I saw the link for this New York Times article,
Saying Yes to Mess at
Mental Multivitamin and after reading it I have decided to change my plans for the day. I was going to
attempt to organize and clean (an endless pursuit at my house), but now I feel validated in my squalor and will read, play Blokus with my children, finish my seed order, bake a cake, and just be me, because:
Studies are piling up that show that messy desks are the vivid signatures of people with creative, limber minds (who reap higher salaries than those with neat “office landscapes”) and that messy closet owners are probably better parents and nicer and cooler than their tidier counterparts. It’s a movement that confirms what you have known, deep down, all along: really neat people are not avatars of the good life; they are humorless and inflexible prigs, and have way too much time on their hands.
Isn't it funny how a few written words can make such a difference in perceptions. I truly like this line:
Mess has resonance, they write, which means it can vibrate beyond its own confines and connect to the larger world.
I am "connect[ing] to the larger world," so don't expect a tidy house, today.
2 comments:
Some people are not able to post comments, as usual. I got this nice one from Jove at
http://jovecanada.typepad.com/tricotomania
This is the comment I would have left:
Congratulations! I agree wholeheartedly. My view is
that mess is a problem when you can't find things or
don't have space to do things. There are too many
people who are trying to meet some arbitrary external
standard for what their house needs to look like. I
know people personally who really like a tidy,
organized house and that is great for them. But for
those of us who are not bothered by mess (except for
that gremlin with our mother's voice... or is that
just me?) and can find what we need when we need it
and can do what we need to do, that's fine.
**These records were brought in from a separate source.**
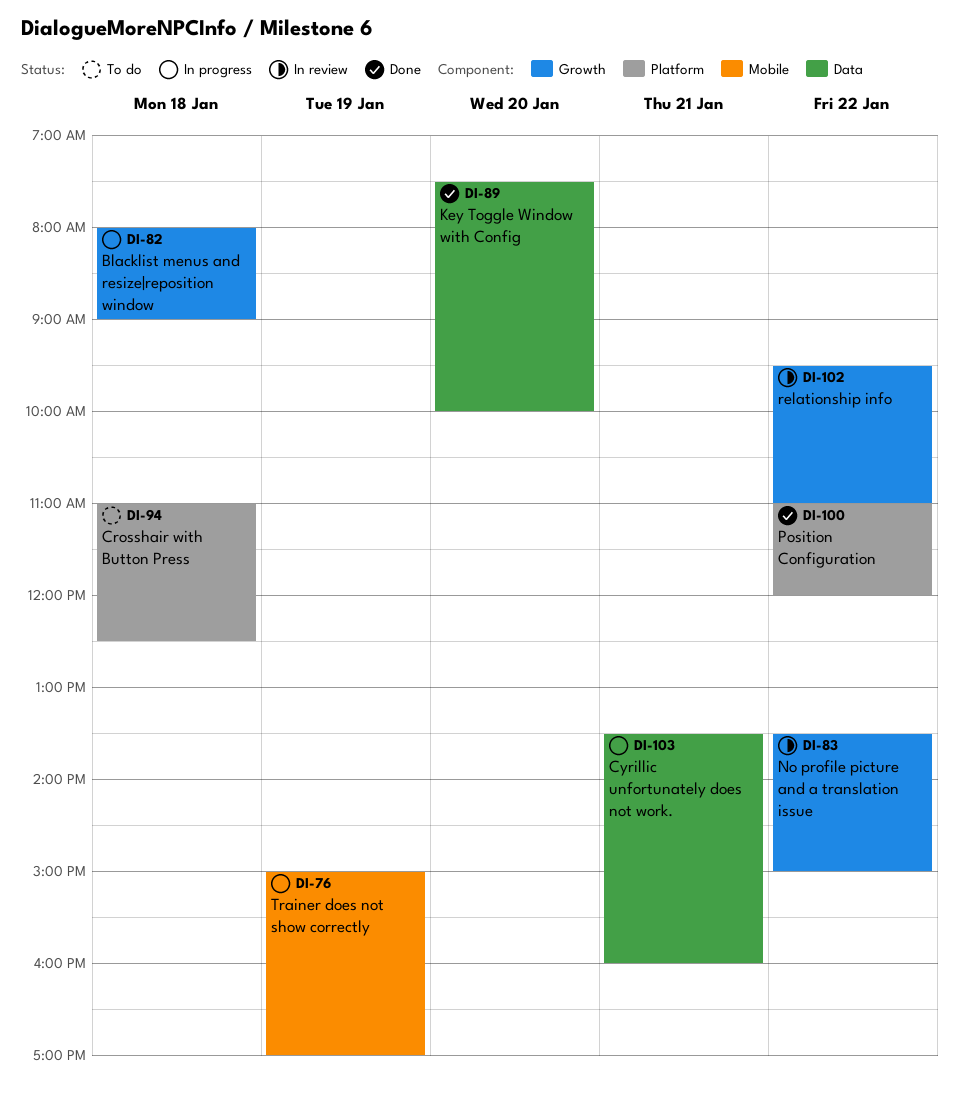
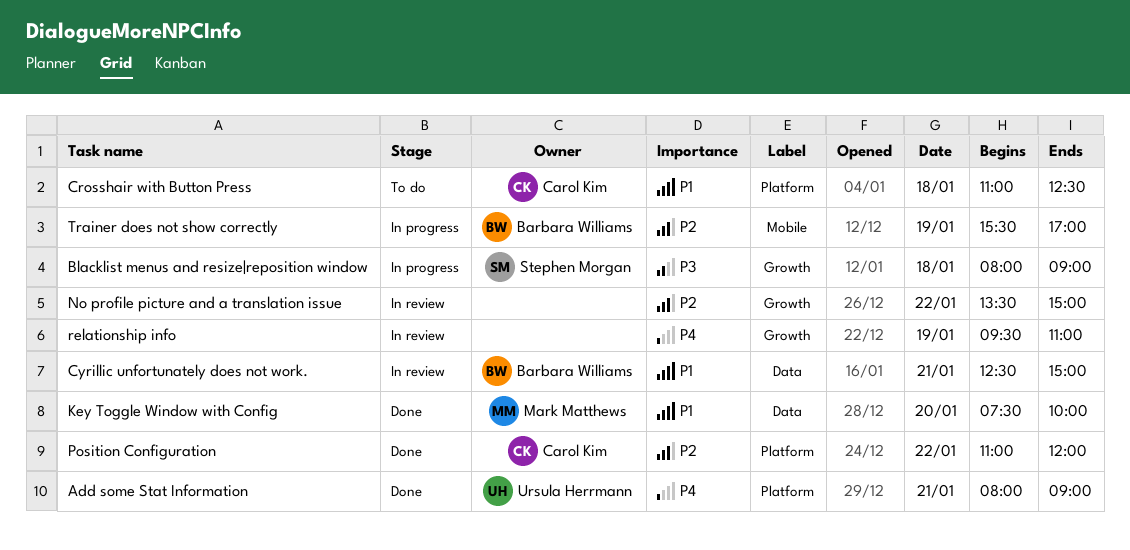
Add some Stat Information: none -> present
Cyrillic unfortunately does not work., status: In progress -> In review
Cyrillic unfortunately does not work., begins: 13:30 -> 12:30
Cyrillic unfortunately does not work., ends: 16:00 -> 15:00
relationship info, day: Jan 22 -> Jan 19
Trainer does not show correctly, begins: 15:00 -> 15:30

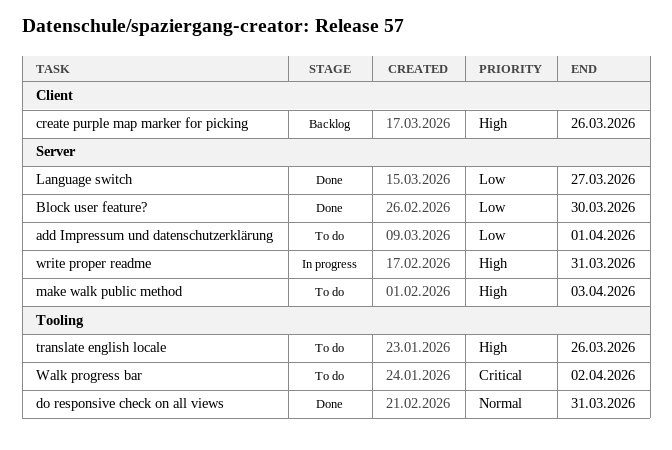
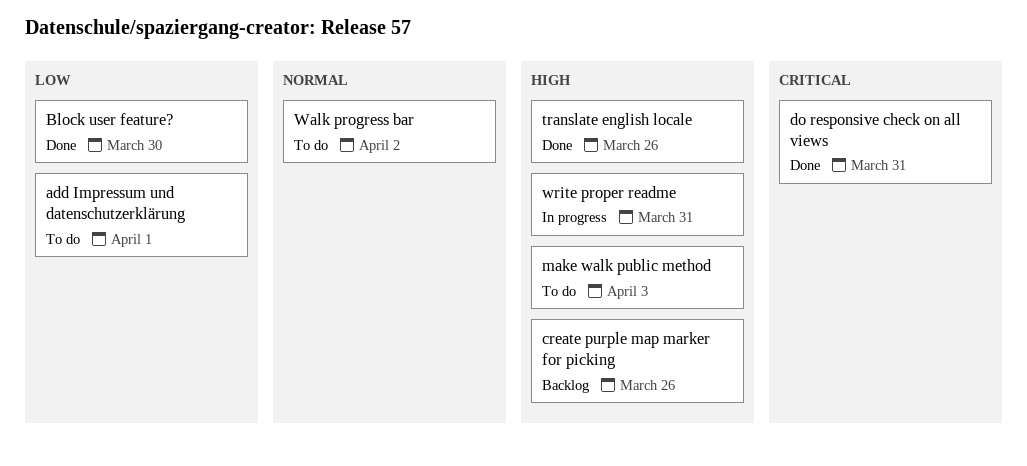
do responsive check on all views, priority: Normal -> Critical
Language switch: present -> none
translate english locale, status: To do -> Done
Walk progress bar, priority: Critical -> Normal

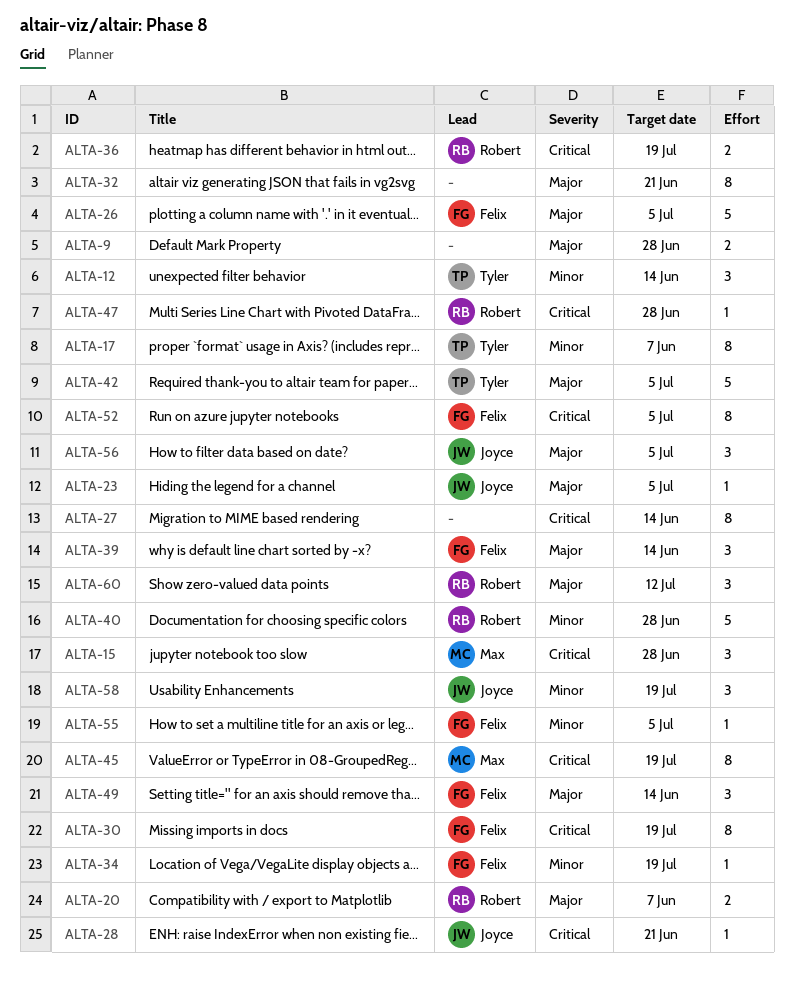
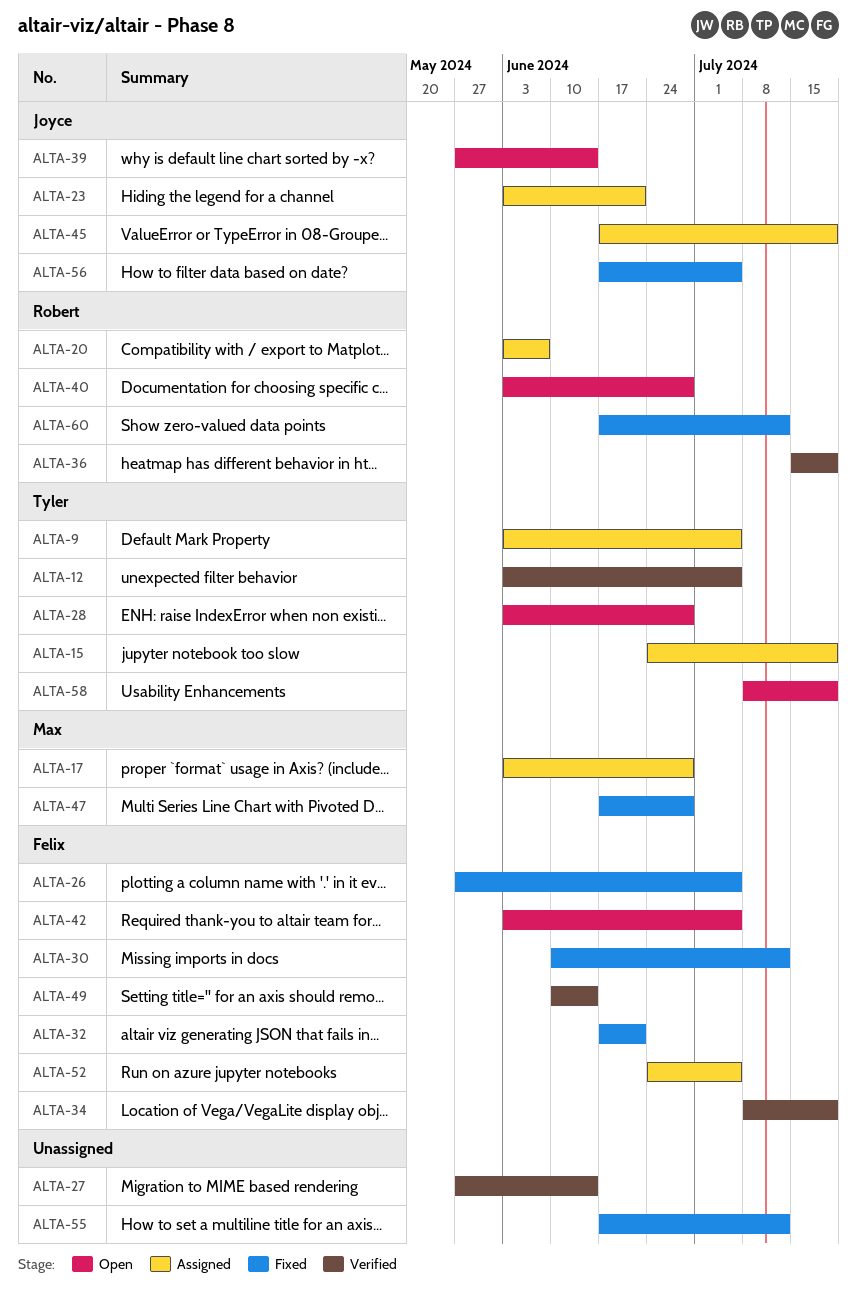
ALTA-9, owner: none -> Tyler
ALTA-9, due: Jun 28 -> Jul 5
ALTA-12, due: Jun 14 -> Jul 5
ALTA-15, owner: Max -> Tyler
ALTA-15, due: Jun 28 -> Jul 19
ALTA-17, owner: Tyler -> Max
ALTA-17, due: Jun 7 -> Jun 28
ALTA-23, due: Jul 5 -> Jun 21
ALTA-28, owner: Joyce -> Tyler
ALTA-28, due: Jun 21 -> Jun 28
ALTA-30, due: Jul 19 -> Jul 12
ALTA-32, owner: none -> Felix
ALTA-39, owner: Felix -> Joyce
ALTA-42, owner: Tyler -> Felix
ALTA-45, owner: Max -> Joyce
ALTA-47, owner: Robert -> Max
ALTA-55, owner: Felix -> none
ALTA-55, due: Jul 5 -> Jul 12
ALTA-58, owner: Joyce -> Tyler

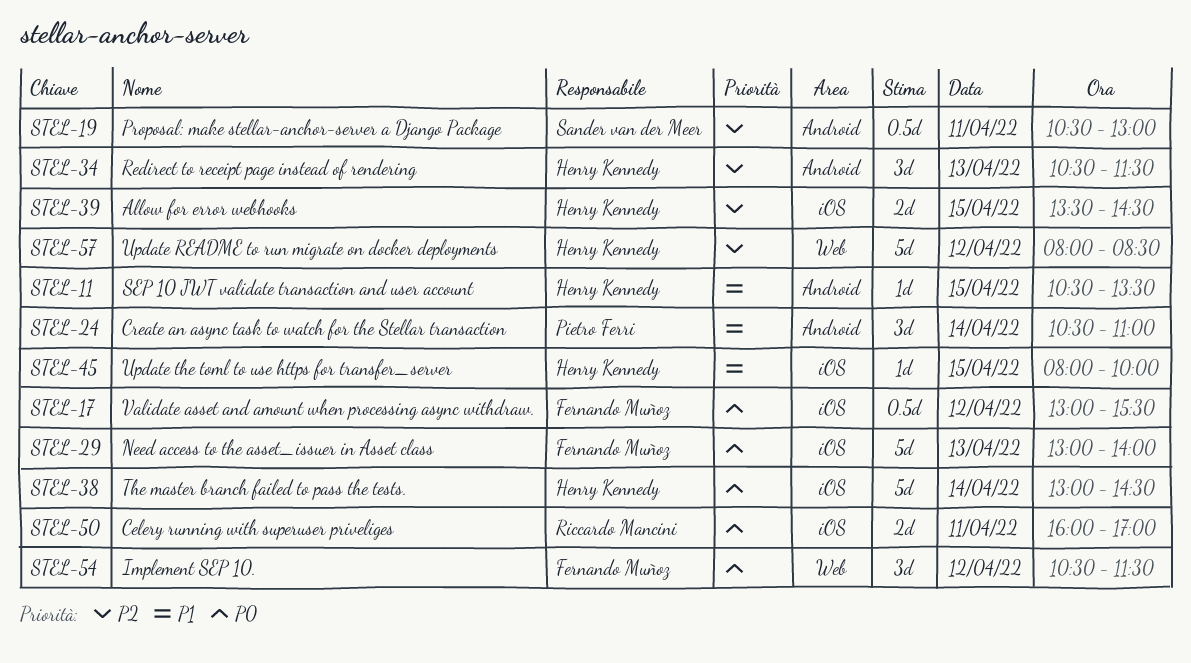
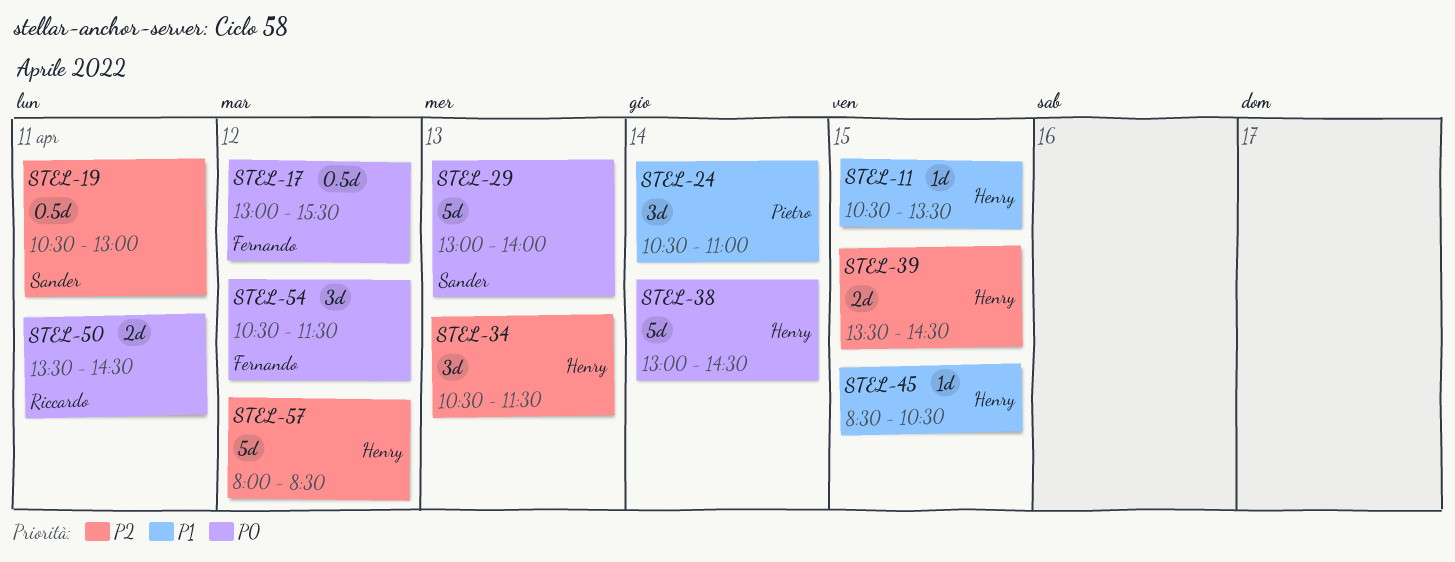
STEL-29, owner: Fernando Muñoz -> Sander van der Meer
STEL-45, begins: 08:00 -> 08:30
STEL-45, ends: 10:00 -> 10:30
STEL-50, begins: 16:00 -> 13:30
STEL-50, ends: 17:00 -> 14:30

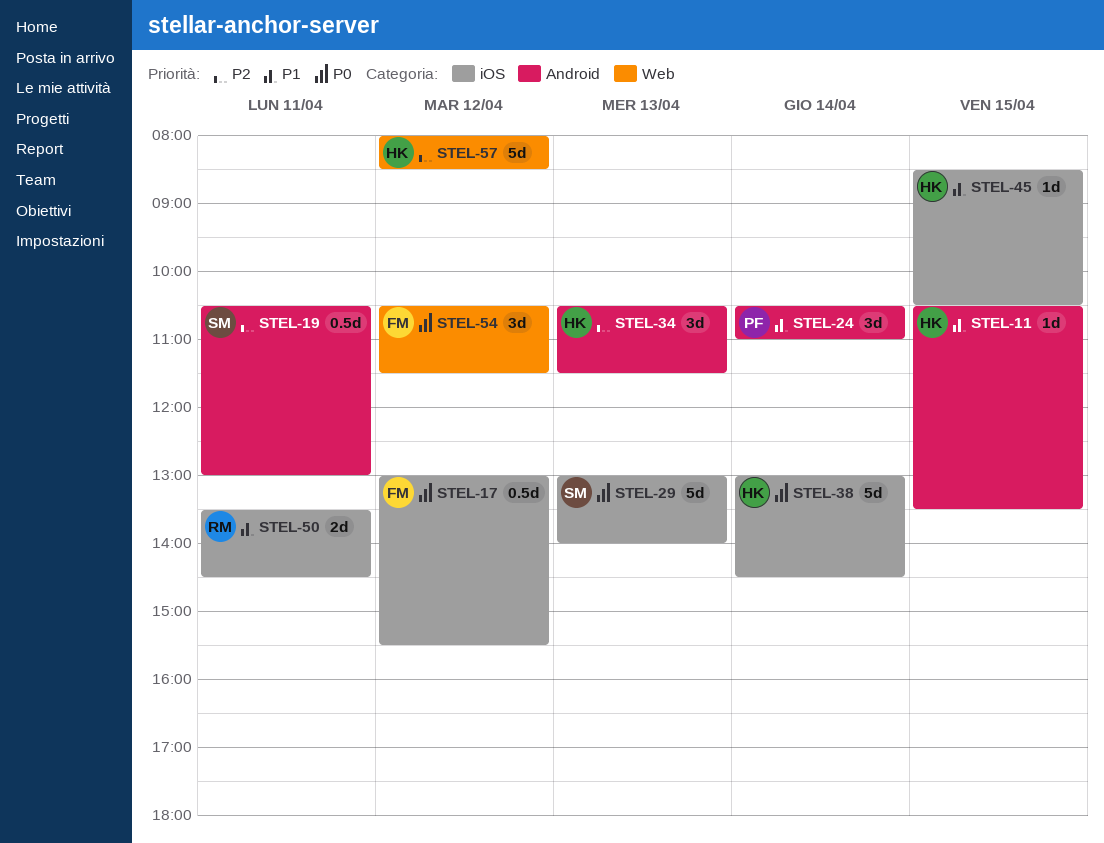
STEL-39: present -> none
STEL-50, priority: P0 -> P1

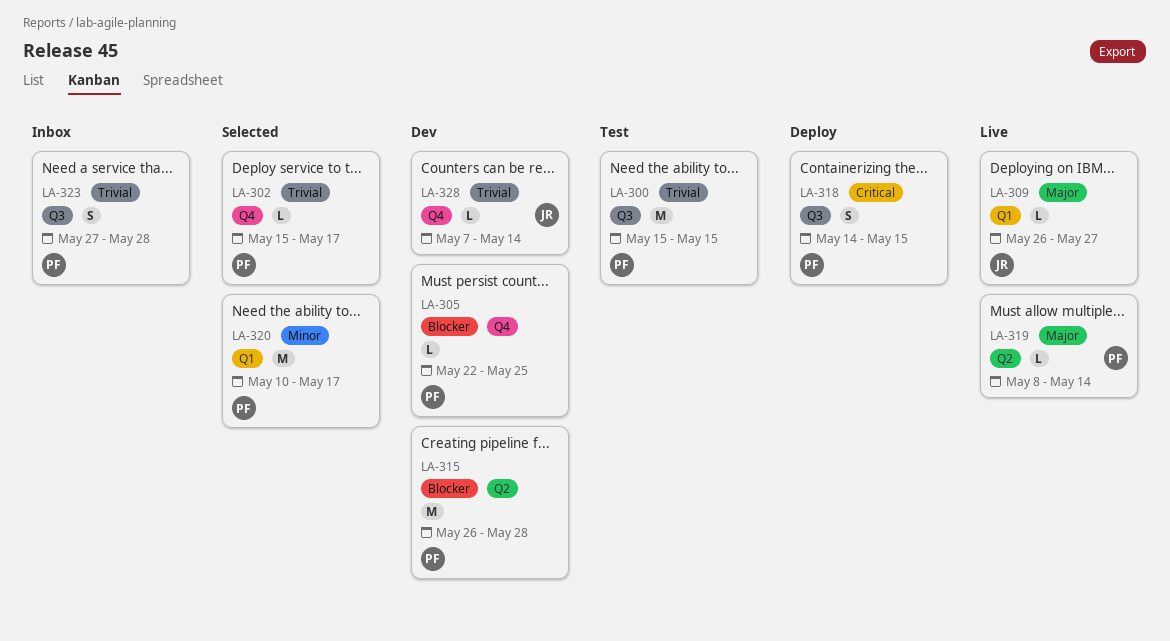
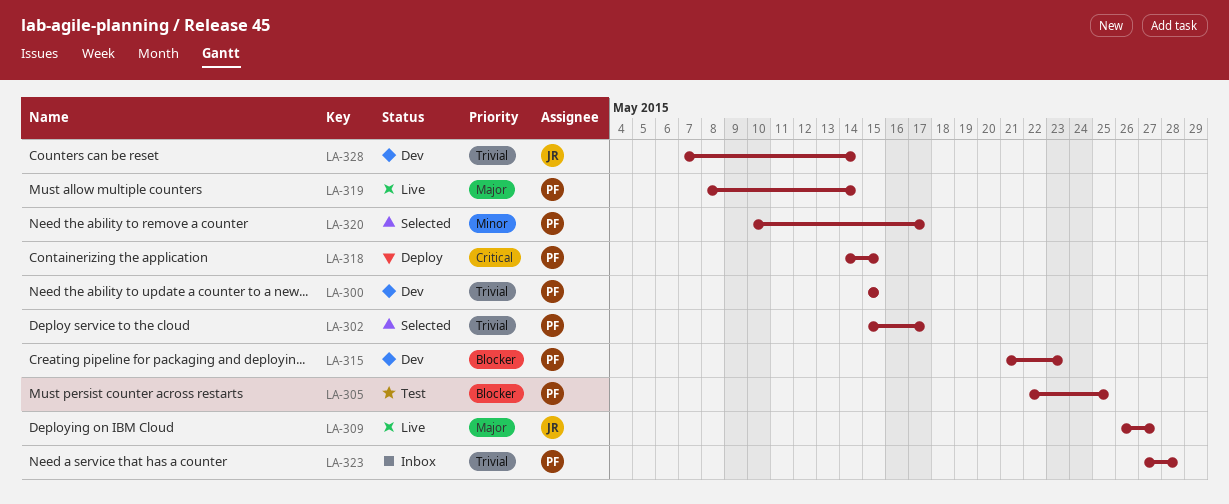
LA-300, status: Test -> Dev
LA-305, status: Dev -> Test
LA-315, start: May 26 -> May 21
LA-315, due: May 28 -> May 23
I do occasionally feel the need to figure out what
material is supporting all the paper (I think it is
wood, I can even see a couple of square inches here
and there) but the neat freaks are usually amazed when
i can reach into that mess on my desk (I don't even do
piles) and pull out exactly what they just asked me
for.
Also, I used to have a colleague with a very neat
office who regularly lost things by filing them.
JoVE
Interesting article and I agree with Jove's view, mostly, I think. Funny thing happened here yesterday -- as you know, we have a houseful this weekend. Mr Z came into the kitchen to put a dish in the just-unloaded dishwasher and noticed a few plates and glasses in the sink. I was both surprised and irritated when he suggested instituting a fine: how about if the person failing to put a dish in the dishwasher has to pay a dollar and the person putting someone else's dish into the dishwasher receives the dollar? I clenched my teeth and said, "Just. Let. It. Go." He became very defensive. "Oh, so we should just let everything GO now?" So I marched into the living room and snatched his dirty socks off the end of the sofa (they had been there for two days) and smiled as I tossed them into the hamper. I said, "I think it's pretty typical for people to be annoyed by the messes of others while somehow managing to be completely unaware of their own."
I'm a "cycler." Sometimes the cycle is a bit irregular, and there is never a day when the entire house is neat and organized. I tend not to lose things even when my workspaces seem cluttered to the untrained eye, but regardless of the clutter level in private or public spaces, other people in the house lose things, daily, even multiple times daily, and it drives me bananas -- not because I judge, but because their stress level goes through the roof and they want me to take time away from what I'm doing in order to find their lost items. These people, I think, could stand to alter their cycling.